▶ _WHAT YOU WILL DO_:
• 1. Return the part of the essay on supporting the troops that opens with the words containing "The war in Afghanistan is" and closes with "of civil war.".
• 2. Summarize the essay on supporting the troops in two sentences.
• 3. List every country named in the essay on supporting the troops.

▶ _QUOTED PASSAGE_:
**********
The war in Afghanistan is fraught with indifference. When you go around asking people these days about what they think about the war in Afghanistan, their first response is usually "what? We're still fighting in Afghanistan? I thought the war moved to Iraq." Very few people know - or care - about what the soldiers are doing in Afghanistan. Their eyes are focused on Iraq where US support wanes by the day, where sectarian violence and bloodshed has led the country to the brinks of civil war.

 

When you say, "support the troops, not the war," what I hear is a contradiction. It's not possible to support the troops and not support the war. You can pay mouthpiece all day long, but at the end of the day if what the soldiers are hearing is "we hate this war, and we hate the administration that carried us into it," they won't feel support. If what they hear is, "we support you - please come back home safe" they won't feel compelled to keep on fighting. And of course, most people don't even attempt to mince words.

 

Who here, I wonder, would argue against supporting the soldiers? Who here would ever stare into the face of a soldier and tell him that he's wrong to fight in the war, that he's a bastard for going there? I doubt that this is the problem; ask on any major public forum and what you'll get is a gushing, feel-good litany of "we support the soldiers, but not the war." But that's the problem - you can't truly support the soldiers unless you support what they're doing. You can't tell the soldiers that they're doing a good job, and then turn around and condemn the bombing of civilian buildings and the death of thousands of Iraqis. The two facts are inseparable - it might be in your mind, safe as you are at home and free to argue over the morality of war, but in the minds of those who are doing the killing, who are doing the bombing, they are inseparable.
**********
[Stored items from a collection]
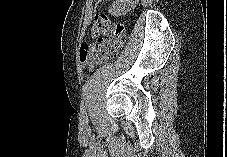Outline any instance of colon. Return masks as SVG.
<instances>
[{
  "label": "colon",
  "instance_id": "colon-1",
  "mask_svg": "<svg viewBox=\"0 0 227 157\" xmlns=\"http://www.w3.org/2000/svg\"><path fill=\"white\" fill-rule=\"evenodd\" d=\"M91 34L96 41L85 45L80 52V61L88 67L104 62L118 54L125 42V28L105 16L95 19Z\"/></svg>",
  "mask_w": 227,
  "mask_h": 157
}]
</instances>
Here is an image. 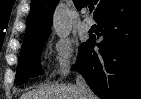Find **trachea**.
<instances>
[{
	"mask_svg": "<svg viewBox=\"0 0 141 99\" xmlns=\"http://www.w3.org/2000/svg\"><path fill=\"white\" fill-rule=\"evenodd\" d=\"M89 9H90V11L92 12L93 11V9H94V7L92 6V7H89Z\"/></svg>",
	"mask_w": 141,
	"mask_h": 99,
	"instance_id": "trachea-1",
	"label": "trachea"
}]
</instances>
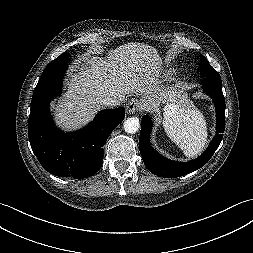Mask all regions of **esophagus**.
I'll return each instance as SVG.
<instances>
[{"label": "esophagus", "instance_id": "1", "mask_svg": "<svg viewBox=\"0 0 253 253\" xmlns=\"http://www.w3.org/2000/svg\"><path fill=\"white\" fill-rule=\"evenodd\" d=\"M142 108V105L140 104L139 101L133 99L129 101L127 104L126 111L128 114H134L136 111L140 110Z\"/></svg>", "mask_w": 253, "mask_h": 253}]
</instances>
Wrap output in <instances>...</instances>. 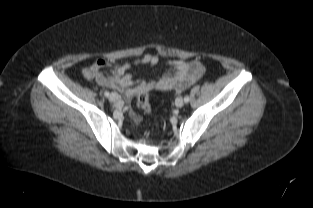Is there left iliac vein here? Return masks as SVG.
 <instances>
[{"label": "left iliac vein", "instance_id": "4c4485c4", "mask_svg": "<svg viewBox=\"0 0 313 208\" xmlns=\"http://www.w3.org/2000/svg\"><path fill=\"white\" fill-rule=\"evenodd\" d=\"M175 105L178 107V108H181L184 106V100L182 97H178L176 100H175Z\"/></svg>", "mask_w": 313, "mask_h": 208}]
</instances>
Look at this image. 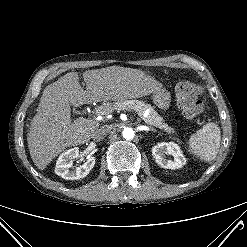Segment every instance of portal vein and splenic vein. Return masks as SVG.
I'll use <instances>...</instances> for the list:
<instances>
[{"mask_svg":"<svg viewBox=\"0 0 247 247\" xmlns=\"http://www.w3.org/2000/svg\"><path fill=\"white\" fill-rule=\"evenodd\" d=\"M110 112H112V108H105V107H103V106H100V107H98V108L95 110V113H96L97 115H105V114L110 113ZM144 115H147V113H145Z\"/></svg>","mask_w":247,"mask_h":247,"instance_id":"portal-vein-and-splenic-vein-1","label":"portal vein and splenic vein"}]
</instances>
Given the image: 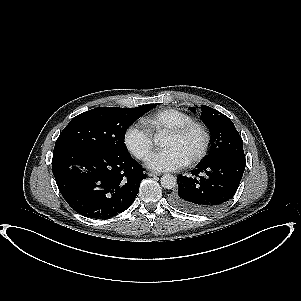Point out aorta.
Instances as JSON below:
<instances>
[{
	"mask_svg": "<svg viewBox=\"0 0 301 301\" xmlns=\"http://www.w3.org/2000/svg\"><path fill=\"white\" fill-rule=\"evenodd\" d=\"M161 186L165 189H173L177 185V179L172 174H164L161 179Z\"/></svg>",
	"mask_w": 301,
	"mask_h": 301,
	"instance_id": "obj_1",
	"label": "aorta"
}]
</instances>
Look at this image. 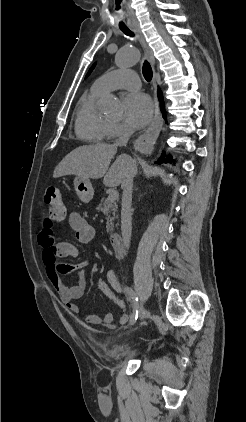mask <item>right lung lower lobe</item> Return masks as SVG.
Instances as JSON below:
<instances>
[{
	"mask_svg": "<svg viewBox=\"0 0 246 422\" xmlns=\"http://www.w3.org/2000/svg\"><path fill=\"white\" fill-rule=\"evenodd\" d=\"M158 96H159V100L161 102V112L163 113V118L166 120V115H165V107H164V102H163V96H162V92L159 90L158 91ZM171 156H167V158H164V154L161 155V157L158 159V161L156 163L161 164V163H171L172 161Z\"/></svg>",
	"mask_w": 246,
	"mask_h": 422,
	"instance_id": "98d812e1",
	"label": "right lung lower lobe"
}]
</instances>
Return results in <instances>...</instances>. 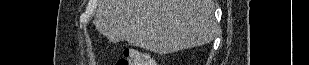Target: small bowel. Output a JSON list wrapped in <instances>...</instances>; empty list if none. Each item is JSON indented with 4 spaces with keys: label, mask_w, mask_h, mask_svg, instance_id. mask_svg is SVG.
<instances>
[{
    "label": "small bowel",
    "mask_w": 309,
    "mask_h": 65,
    "mask_svg": "<svg viewBox=\"0 0 309 65\" xmlns=\"http://www.w3.org/2000/svg\"><path fill=\"white\" fill-rule=\"evenodd\" d=\"M145 63H153V61L151 59H149L148 61H146Z\"/></svg>",
    "instance_id": "c3829d8e"
}]
</instances>
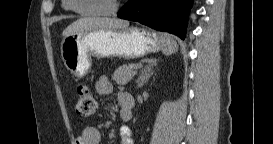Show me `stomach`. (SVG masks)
Returning a JSON list of instances; mask_svg holds the SVG:
<instances>
[{
    "label": "stomach",
    "instance_id": "stomach-1",
    "mask_svg": "<svg viewBox=\"0 0 273 144\" xmlns=\"http://www.w3.org/2000/svg\"><path fill=\"white\" fill-rule=\"evenodd\" d=\"M162 49L160 36L140 28L94 29L65 37L61 42V56L72 75L84 77L92 57H143Z\"/></svg>",
    "mask_w": 273,
    "mask_h": 144
}]
</instances>
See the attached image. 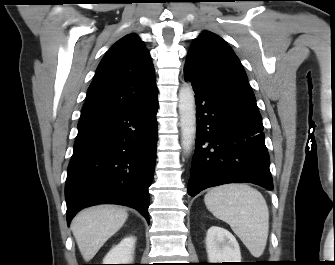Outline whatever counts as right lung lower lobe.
<instances>
[{"label": "right lung lower lobe", "instance_id": "right-lung-lower-lobe-1", "mask_svg": "<svg viewBox=\"0 0 335 265\" xmlns=\"http://www.w3.org/2000/svg\"><path fill=\"white\" fill-rule=\"evenodd\" d=\"M157 109L156 97L132 109L78 122L65 183L68 225L79 210L100 203L135 208L149 223Z\"/></svg>", "mask_w": 335, "mask_h": 265}]
</instances>
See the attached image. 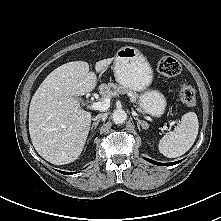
**********
▶ _RESPONSES TO THE EXERCISE_:
• 1.
The war in Afghanistan is fraught with indifference. When you go around asking people these days about what they think about the war in Afghanistan, their first response is usually "what? We're still fighting in Afghanistan? I thought the war moved to Iraq." Very few people know - or care - about what the soldiers are doing in Afghanistan. Their eyes are focused on Iraq where US support wanes by the day, where sectarian violence and bloodshed has led the country to the brinks of civil war.

• 2. The writer says few people know or care what soldiers are doing in Afghanistan, because attention is fixed on Iraq, where US support wanes and sectarian violence has brought the country to the brink of civil war. The writer argues that "support the troops, not the war" is a contradiction, since soldiers cannot feel supported by people who condemn what they are doing.

• 3. Afghanistan, Iraq, US